Stadyumları devletimiz yapıyor zaten, devletimiz bir gün kulüplerimize de “A ve genç takımlarınızın antrenman sahalarınızı da kendiniz yapın” diyecek..

. Bizim sorunumuz “Zaman”.. Bize zaman kalmıyor Hocam..

. İlk 4 yıl, İlk Okul dönemi ; 6, 7, 8 ve 9 yaşlar için Mili Eğitim “Temel”ini iyi alsınlar, bu grupta sorun yok. Sabahçı/Öğlenci sistemi bize yetiyor..
. İkinci 4 yıl, Orta Okul dönemi ; 10, 11, 12 ve 13 yaşlar tam “Gelişim” dönemleri.. 07:40 İlk Derse Giriş ~ 13:30 Son Dersten Çıkış.. 45’er dakikalık 6 ders..
. Saat 13:30’da okuldan çıkan çocuk, 14:00’te eve veya kulübe geliyor, öğlen yemeğini yiyor. Dolu mideyle antrenmana çıkılmaz, saat 16:00’da antrenmana çıkıyor, saat 17’de hava kararıyor..
. Sonuç : Günde 1 saat çalışmak ile hiçbir işin “Ustası” olunAmaz değerli Hocam..
. Bize günde en az 3 tane 45 dakika lazım.. Biri Görsel Eğitim, biri Özel Çalışma, diğeri Takım Antrenmanı..
. Türkiye’de 125 adet profesyonel kulüp var..
. Her profesyonel kulüp 10 yaştan itibaren 18 yaşa kadar, her yaş grubu için 25’er doğal yetenekli çocuk ismi alır..
. Türkiye Futbol Federasyonu bu doğal yetenekli çocuklara/gençlere “Akademi Lisansı” çıkartır..
. Akademi lisansı olan, 125 x 25 = 3.125 Çocuk her yaştan..
. 10 ila 17 yaş arasında 8 yaş grubu var..
. 3.125 x 8 = 25.000 Çocuk ve Genç için günde 6 saat değil, 4 saat ders uygulaması yapılır..
. Bu çocuklar için 4+4+4 değil, 4+6+6 Sistemi uygulanır..
. Bu çocuklar ve gençler ayni sınıfta toplanırlar. Servis işlerini kulüpler üstlenirler..
. Çocuk ve genç saat 08:00’de girer.. 12:00’de çıkar.. 12:30’da yemeğini yer.. Yarım saat dinlenir..
. 13:30 – 14:15 Antrenman Konusu ile ilgili Derslik’te Görsel Eğitim alır..
. 14:30 – 15:15 Özel Çalışma yapar..
. 15:30 – 16:30 Takım Çalışması yapar..
. 16:45 Antrenman sonrası kulüpte Karbonhidrat takviyesi alır..
. 17:00’de Servis çocukları/gençleri evlerine dağıtır..

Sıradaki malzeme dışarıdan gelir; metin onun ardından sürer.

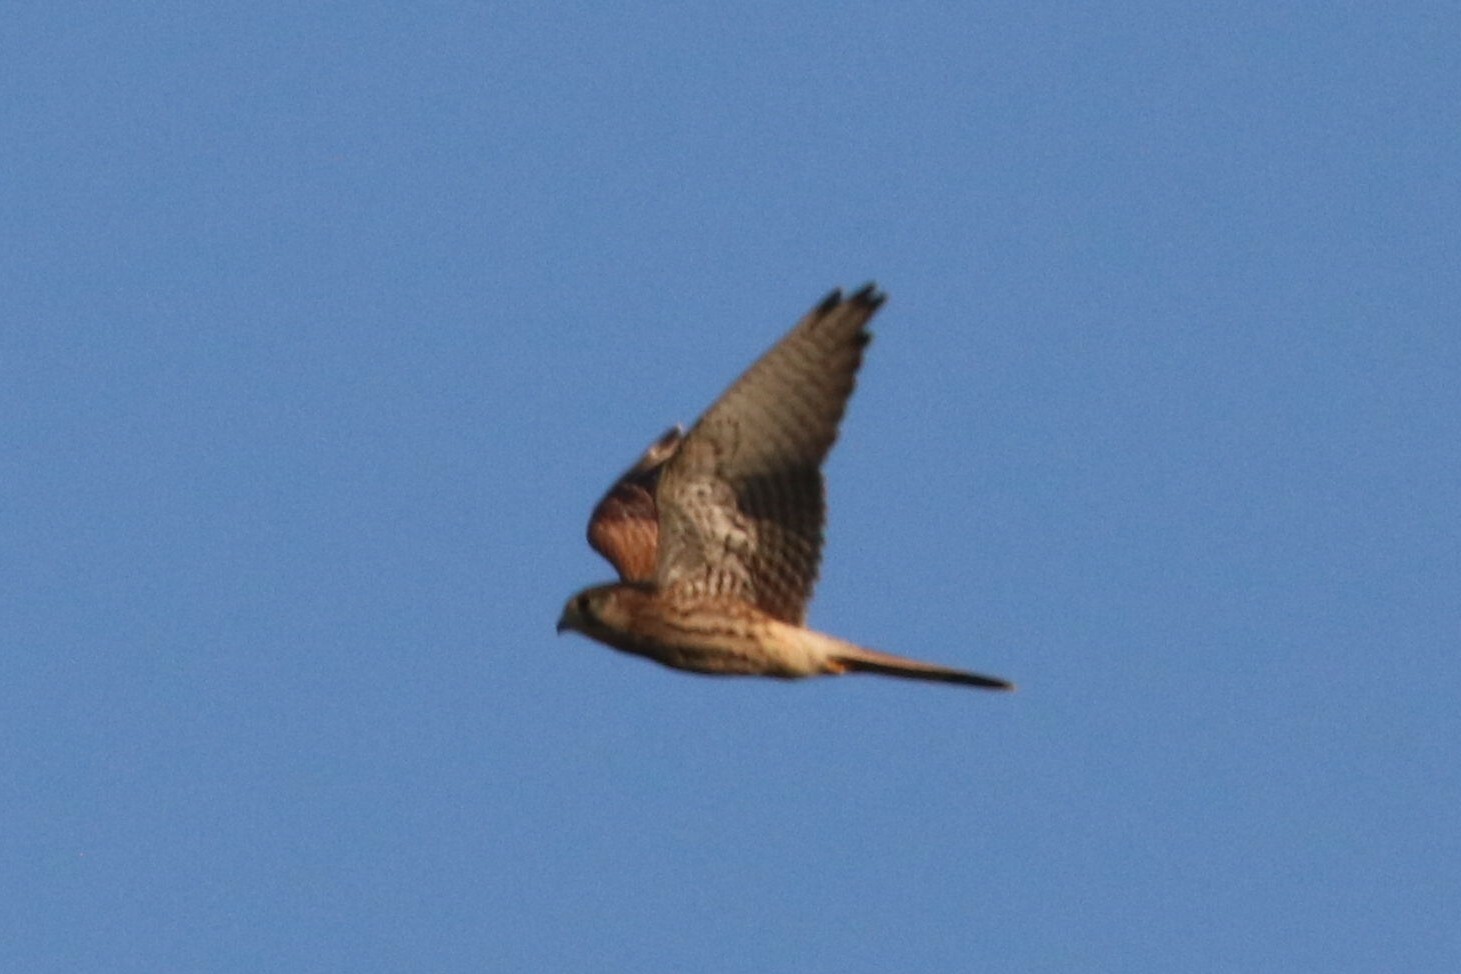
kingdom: Animalia
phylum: Chordata
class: Aves
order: Falconiformes
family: Falconidae
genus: Falco
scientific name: Falco tinnunculus
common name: Common kestrel
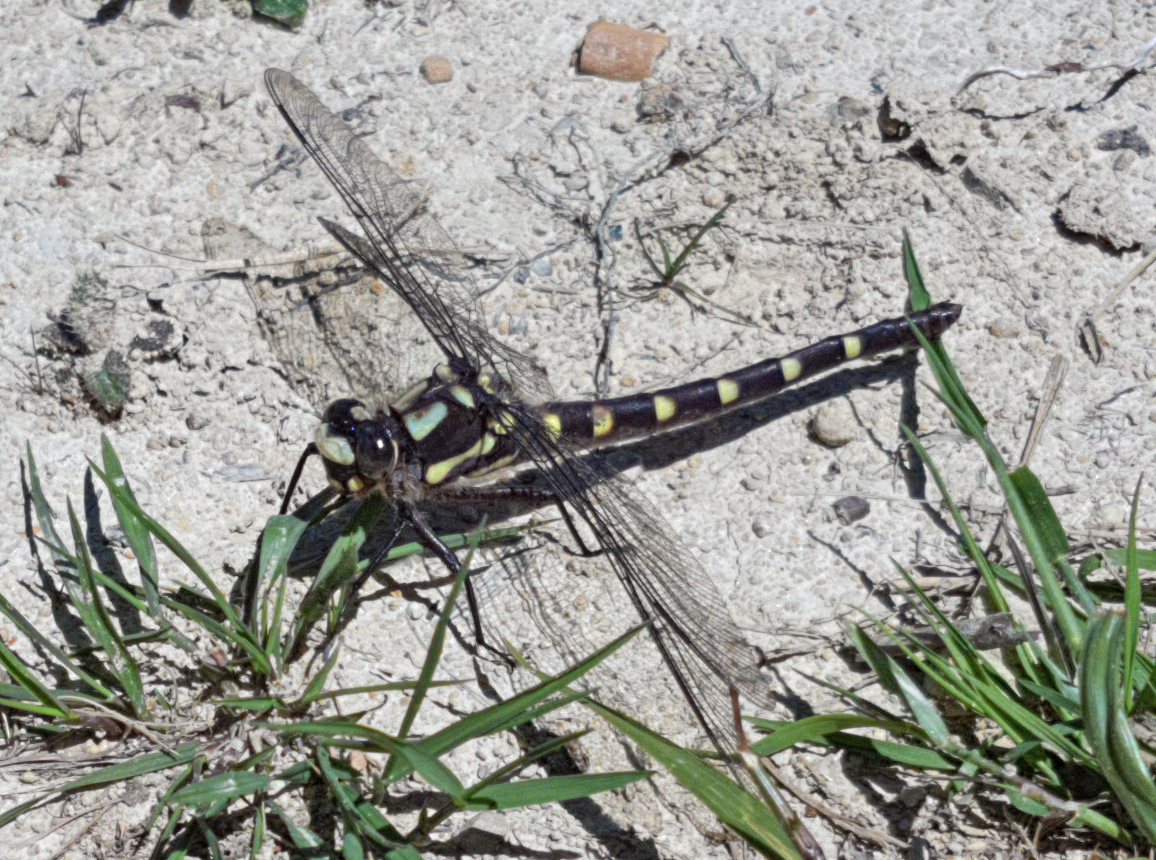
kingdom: Animalia
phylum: Arthropoda
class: Insecta
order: Odonata
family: Petaluridae
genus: Uropetala
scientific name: Uropetala chiltoni
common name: Mountain giant dragonfly
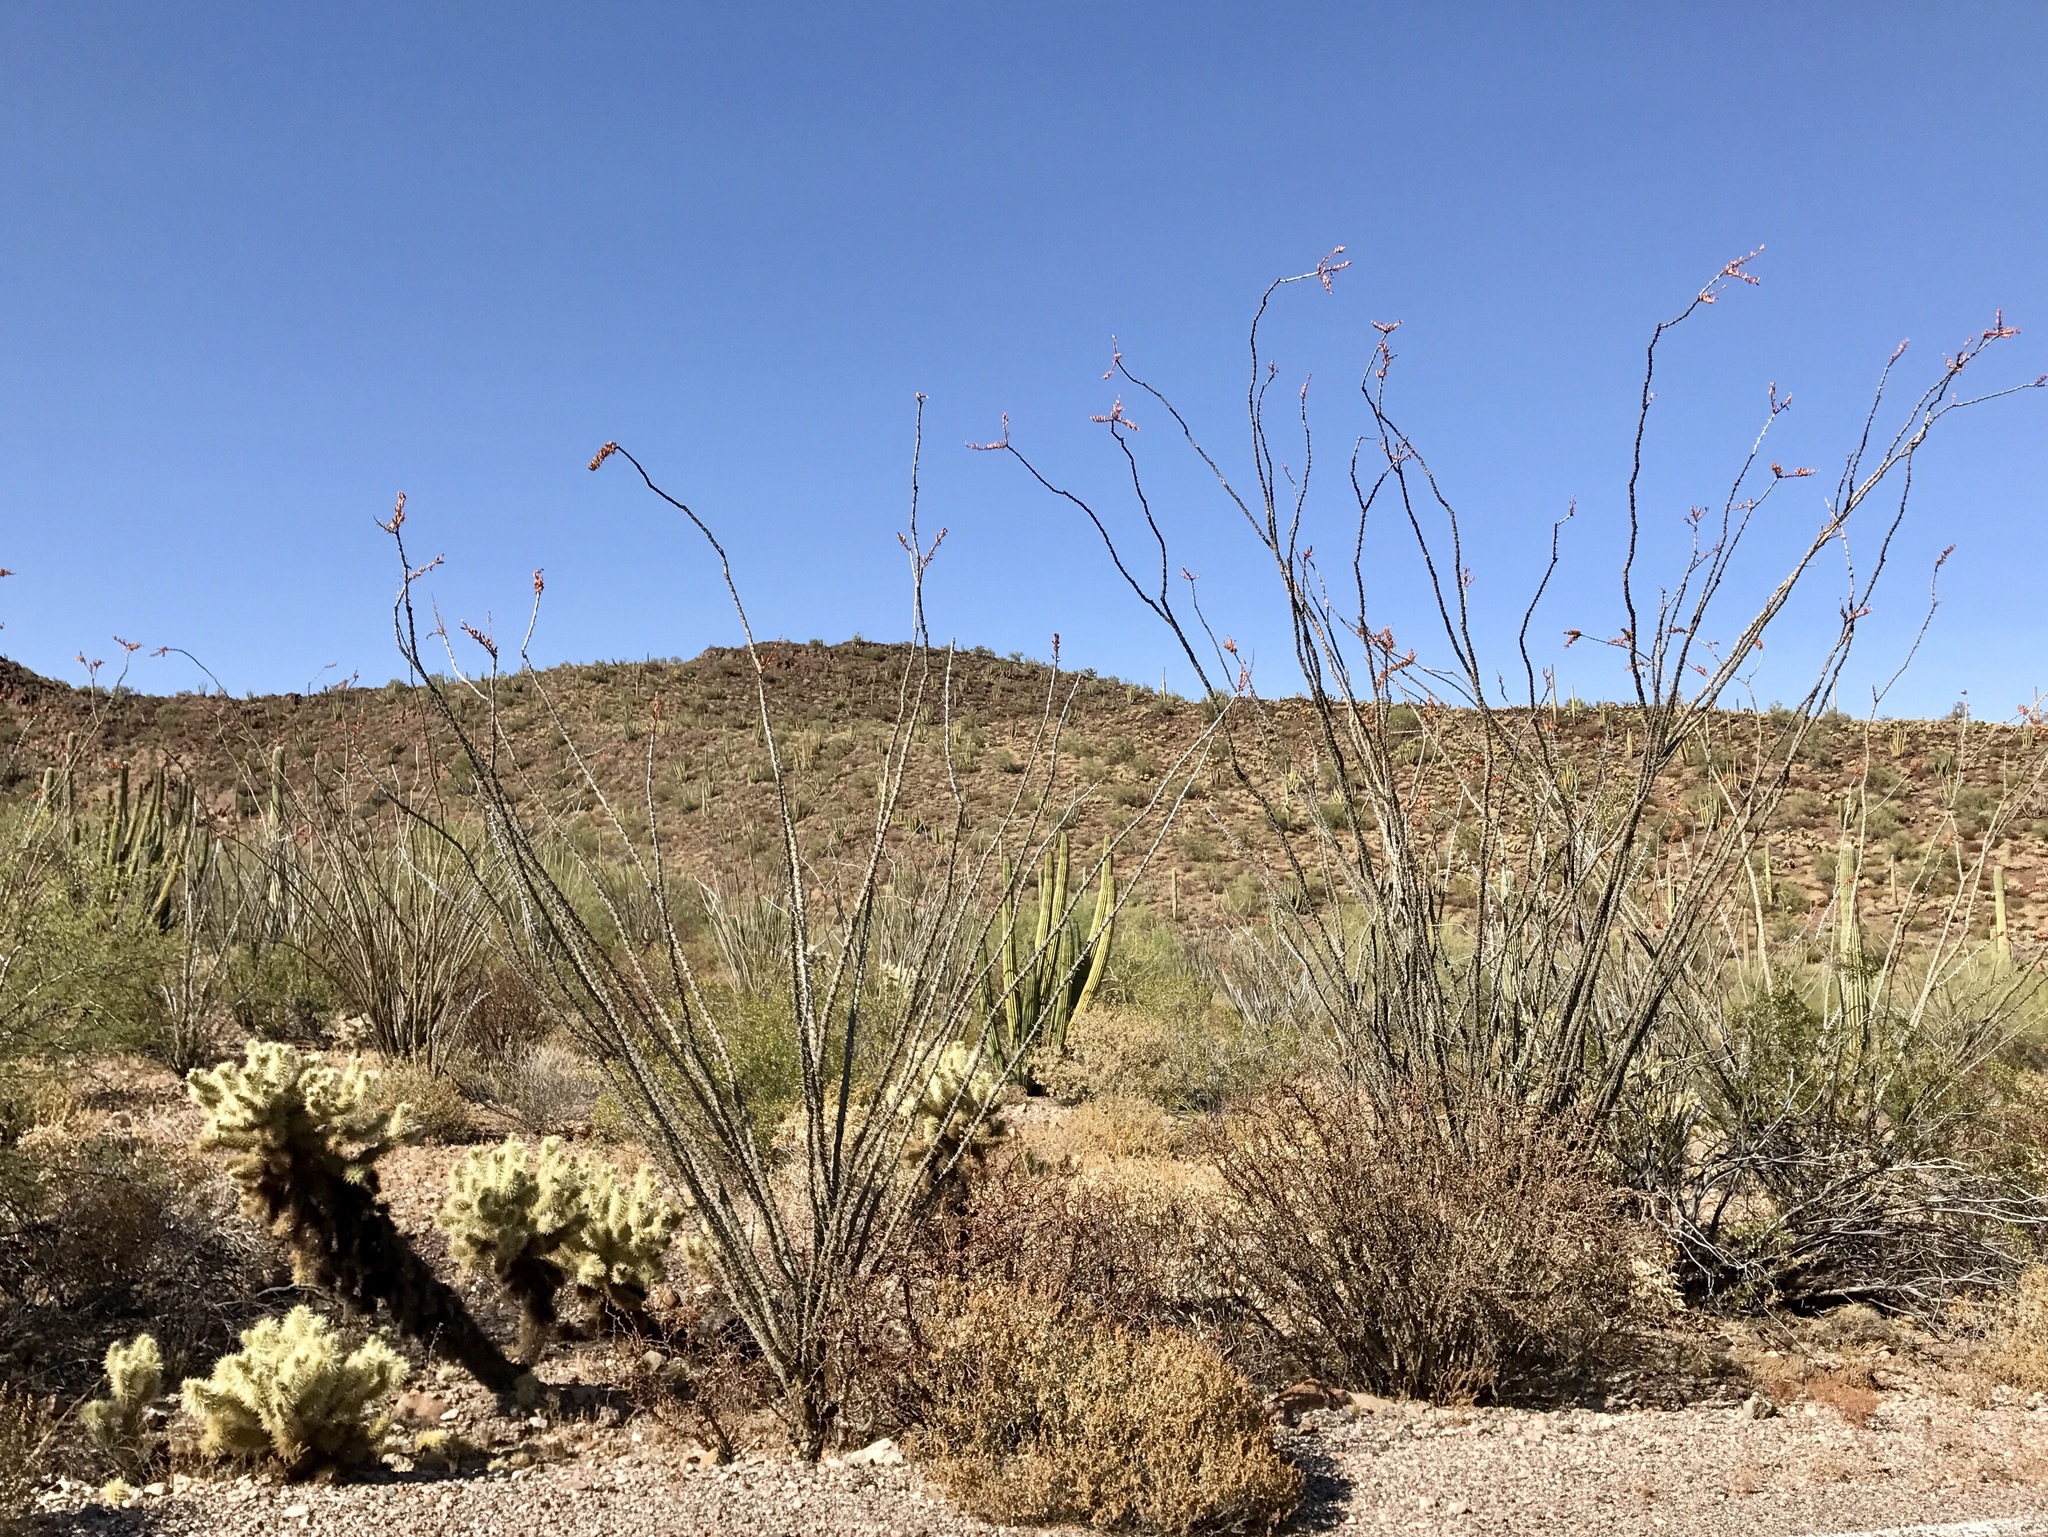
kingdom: Plantae
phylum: Tracheophyta
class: Magnoliopsida
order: Ericales
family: Fouquieriaceae
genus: Fouquieria
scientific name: Fouquieria splendens
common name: Vine-cactus
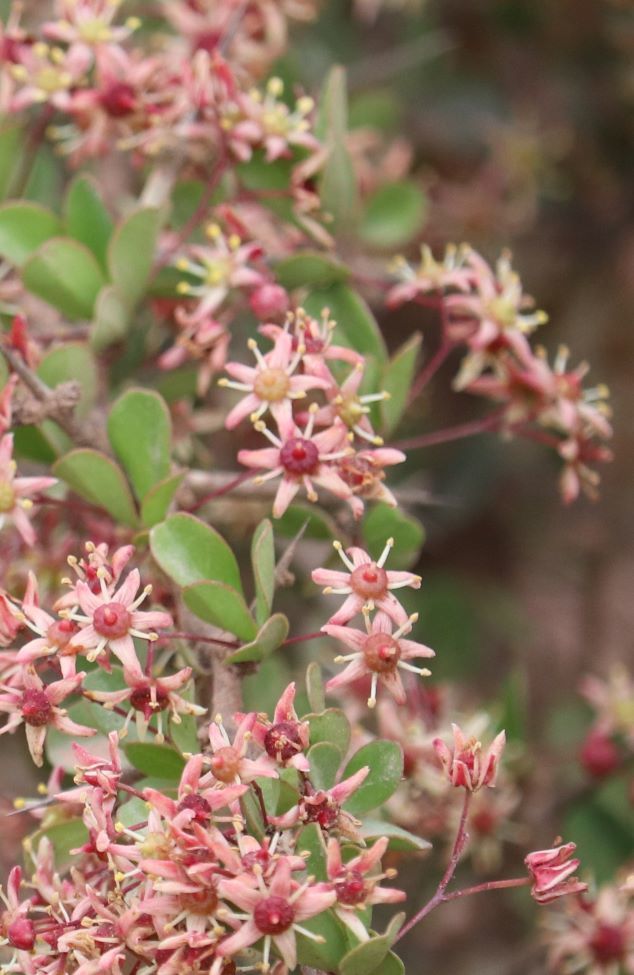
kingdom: Plantae
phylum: Tracheophyta
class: Magnoliopsida
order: Celastrales
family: Celastraceae
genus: Putterlickia
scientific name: Putterlickia pyracantha
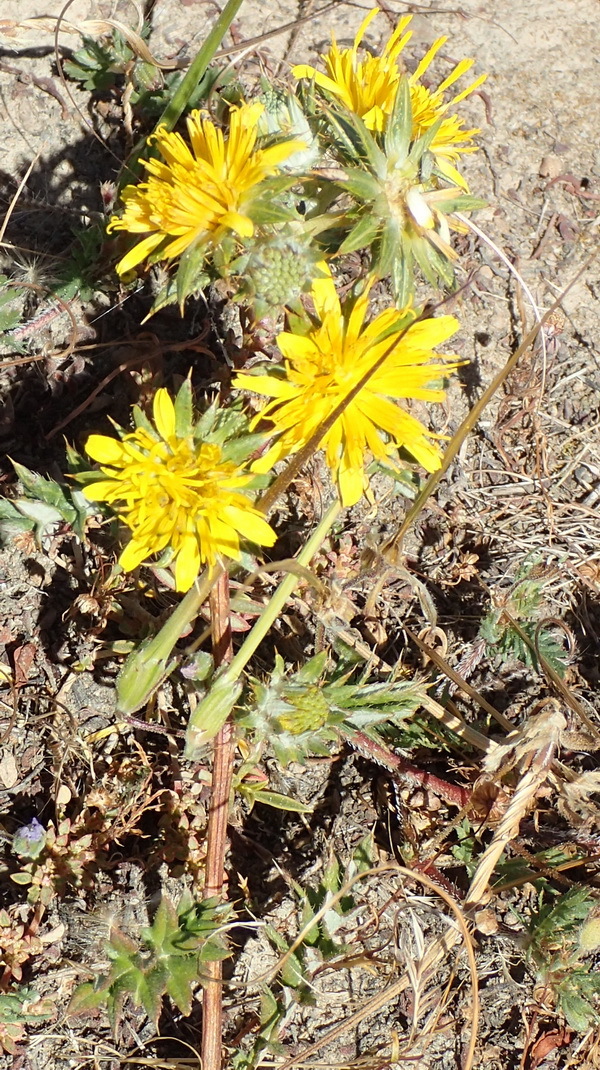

. Bir de kulüplerimiz genç takımlarını, geleceğimiz çocuklarımızı çalıştıran antrenör kardeşlerimize iyi çalışma ve yaşam koşulları sağlarlarsa, futbol Türkiye’de üretilmeye başlanır..

Geleceğimiz Çocuklarımıza vakfettiğimiz geride kalan 11 yılımızın, 63 yaşımızın hatırına, çağırın Ankara’ya konuşalım sayın Bakanım..
Siz, sayın Spor Bakanımız, sayın TFF Başkanımız ve ben..

Söyleyeceklerimi yazdım zaten, beni çağırmasanız da olur..
Siz icraatçısınız, önümüzü açarsınız, inanıyorum.." dedi.